Module bwt

Module bwt 

Source
Expand description

Construct the Burrows-Wheeler-Transform (BWT) for a text using BwtConstruction.

To construct the BWT, a temporary (suffix) array is constructed by libsais. However, this temporary array does not contain the suffix array after the procedure.

The entry point to the API is the BwtConstruction builder-like struct. It is always required to pass the input text, register the output element of the temporary array and make a decision about parallelisation. Further configuration options include supplying an output and/or temporary array buffer, context, metadata about the input text, usage of auxiliary indices, usage of additional memory in the algorithm and instructing the library to replace the text by the BWT.

The following is an example of the BWT construction that contains some of its unique configuration options.
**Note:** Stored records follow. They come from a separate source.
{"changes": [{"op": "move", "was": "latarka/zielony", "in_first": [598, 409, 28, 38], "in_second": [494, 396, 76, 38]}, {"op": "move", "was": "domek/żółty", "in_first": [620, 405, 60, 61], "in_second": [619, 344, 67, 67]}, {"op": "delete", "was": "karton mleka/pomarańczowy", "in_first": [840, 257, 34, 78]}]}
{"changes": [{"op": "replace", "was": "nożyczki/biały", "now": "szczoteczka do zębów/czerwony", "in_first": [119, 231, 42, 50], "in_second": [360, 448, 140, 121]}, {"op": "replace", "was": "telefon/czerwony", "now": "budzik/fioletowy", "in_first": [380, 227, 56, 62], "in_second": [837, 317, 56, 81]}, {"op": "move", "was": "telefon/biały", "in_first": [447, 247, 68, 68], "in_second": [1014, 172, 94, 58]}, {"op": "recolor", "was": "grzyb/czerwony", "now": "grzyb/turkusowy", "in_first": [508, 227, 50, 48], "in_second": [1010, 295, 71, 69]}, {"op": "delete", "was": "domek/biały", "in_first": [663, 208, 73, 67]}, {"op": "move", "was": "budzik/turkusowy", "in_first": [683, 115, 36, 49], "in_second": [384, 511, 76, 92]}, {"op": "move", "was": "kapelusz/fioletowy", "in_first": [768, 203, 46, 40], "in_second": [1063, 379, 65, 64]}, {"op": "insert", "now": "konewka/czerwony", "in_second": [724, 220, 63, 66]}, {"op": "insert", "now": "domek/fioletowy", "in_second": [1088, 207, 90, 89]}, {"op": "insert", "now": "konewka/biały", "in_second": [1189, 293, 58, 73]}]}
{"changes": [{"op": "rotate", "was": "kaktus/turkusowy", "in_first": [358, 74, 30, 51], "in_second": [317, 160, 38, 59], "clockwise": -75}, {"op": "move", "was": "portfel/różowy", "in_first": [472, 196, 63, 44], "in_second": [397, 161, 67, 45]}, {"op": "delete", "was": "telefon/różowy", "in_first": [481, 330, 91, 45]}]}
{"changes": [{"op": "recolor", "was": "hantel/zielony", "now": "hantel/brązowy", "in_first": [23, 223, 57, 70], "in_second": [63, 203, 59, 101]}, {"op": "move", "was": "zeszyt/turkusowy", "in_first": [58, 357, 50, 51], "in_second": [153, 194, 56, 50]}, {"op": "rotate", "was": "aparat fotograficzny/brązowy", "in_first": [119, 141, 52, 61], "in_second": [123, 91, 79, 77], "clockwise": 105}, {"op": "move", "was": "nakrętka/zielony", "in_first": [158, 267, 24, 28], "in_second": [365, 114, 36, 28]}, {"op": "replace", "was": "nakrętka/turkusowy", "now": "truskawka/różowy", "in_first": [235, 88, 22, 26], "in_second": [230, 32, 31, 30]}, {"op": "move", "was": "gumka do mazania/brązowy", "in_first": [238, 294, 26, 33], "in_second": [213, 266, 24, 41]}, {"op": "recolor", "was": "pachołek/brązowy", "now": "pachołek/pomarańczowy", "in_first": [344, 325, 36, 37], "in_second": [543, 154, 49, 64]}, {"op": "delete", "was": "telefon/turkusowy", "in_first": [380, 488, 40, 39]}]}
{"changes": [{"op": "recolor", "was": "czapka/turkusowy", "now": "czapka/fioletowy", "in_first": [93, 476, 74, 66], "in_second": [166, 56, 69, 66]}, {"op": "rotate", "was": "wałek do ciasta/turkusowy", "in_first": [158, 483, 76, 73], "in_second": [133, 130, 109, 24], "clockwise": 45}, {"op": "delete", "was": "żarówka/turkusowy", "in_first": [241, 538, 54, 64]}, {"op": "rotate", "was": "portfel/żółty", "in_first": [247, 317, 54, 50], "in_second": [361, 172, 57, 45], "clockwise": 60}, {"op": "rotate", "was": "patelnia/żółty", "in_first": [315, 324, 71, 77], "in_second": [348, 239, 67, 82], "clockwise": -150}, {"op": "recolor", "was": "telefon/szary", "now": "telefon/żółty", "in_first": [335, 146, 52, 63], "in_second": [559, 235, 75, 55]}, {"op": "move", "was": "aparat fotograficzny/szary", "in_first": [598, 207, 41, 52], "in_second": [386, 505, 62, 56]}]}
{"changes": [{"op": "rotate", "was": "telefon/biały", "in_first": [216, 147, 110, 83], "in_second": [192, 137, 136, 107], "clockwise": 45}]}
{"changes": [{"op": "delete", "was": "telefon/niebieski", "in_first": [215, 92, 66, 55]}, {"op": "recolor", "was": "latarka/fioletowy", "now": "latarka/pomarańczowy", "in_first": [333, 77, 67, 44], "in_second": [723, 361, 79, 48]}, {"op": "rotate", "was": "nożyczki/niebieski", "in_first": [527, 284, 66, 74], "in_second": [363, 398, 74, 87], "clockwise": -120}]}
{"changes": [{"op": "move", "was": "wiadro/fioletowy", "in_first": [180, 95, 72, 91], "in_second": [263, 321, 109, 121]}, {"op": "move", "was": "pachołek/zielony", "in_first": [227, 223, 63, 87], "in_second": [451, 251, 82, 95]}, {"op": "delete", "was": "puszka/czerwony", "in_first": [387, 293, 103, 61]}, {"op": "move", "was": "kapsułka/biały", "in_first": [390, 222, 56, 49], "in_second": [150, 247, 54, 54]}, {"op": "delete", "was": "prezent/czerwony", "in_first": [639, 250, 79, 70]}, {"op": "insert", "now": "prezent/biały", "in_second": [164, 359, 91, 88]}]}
See suffix_array for an example of most of the other options.

use libsais::{BwtConstruction, bwt, suffix_array::ExtraSpace};

let mut text = vec![b'a'; 10];

let res = BwtConstruction::replace_text(&mut text)
    .with_owned_temporary_array_buffer_and_extra_space32(ExtraSpace::Fixed { value: 10 })
    .single_threaded()
    .with_aux_indices(bwt::AuxIndicesSamplingRate::from(4))
    .run()
    .unwrap();

println!("{:?}", res.bwt());
println!("{:?}", res.aux_indices());

§Output Conventions

In the literature, the text input for the BWT construction is typically assumed to be terminated by a unique, lexicographically smallest character. This character is called sentinel and denoted by $.

libsais does not require the text to be terminated by a sentinel, but it behaves as if a sentinel were present. In the output BWT, the sentinel is not included. Therefore, the BWT has the same length as the input text.

§Primary Index and Auxiliary Indices

To recover the original text from a BWT, the primary index i0 of the BWT is needed. It is defined as the index for which SUF[i0 - 1] = 0, where SUF is the suffix array in libsais convention. The -1 is applied, because the suffix array also does not contain an entry for the sentinel. Such an entry would always be at the first position.

The primary index is part of the return type of BwtConstruction::run. It is 0 for the empty input text.

libsais allows creating a subsampled array of auxiliary indices. These indices have the same role as the primary index and are defined as follows: AUX[i] == k => SUF[k - 1] = i * r, where r is the sampling rate. In particular, AUX[0] is th primary index. The auxiliary indices can be used in different ways. For example, they allow significantly faster BWT reversal, both single and multi threaded. Benchmark

§Return Type and Reversal

The read-only return type of BwtConstruction::run bundles the BWT with either the primary index or the auxiliary indices and their sampling rate. It is generic over whether an owned or borrowed output buffer is used. The object can be destructured into parts or used to safely reverse the BWT and obtain the text again.

An example of constructing and reversing the BWT can be found here.

Structs§

AuxIndicesSamplingRate
The sampling rate for auxiliary indices of the BWT construction
Bwt
The read-only return type of a BWT construction without auxiliary indices.
BwtConstruction
One of the two main entry points of this library, for constructing BWTs.
BwtWithAuxIndices
The read-only return type of a BWT construction with auxiliary indices.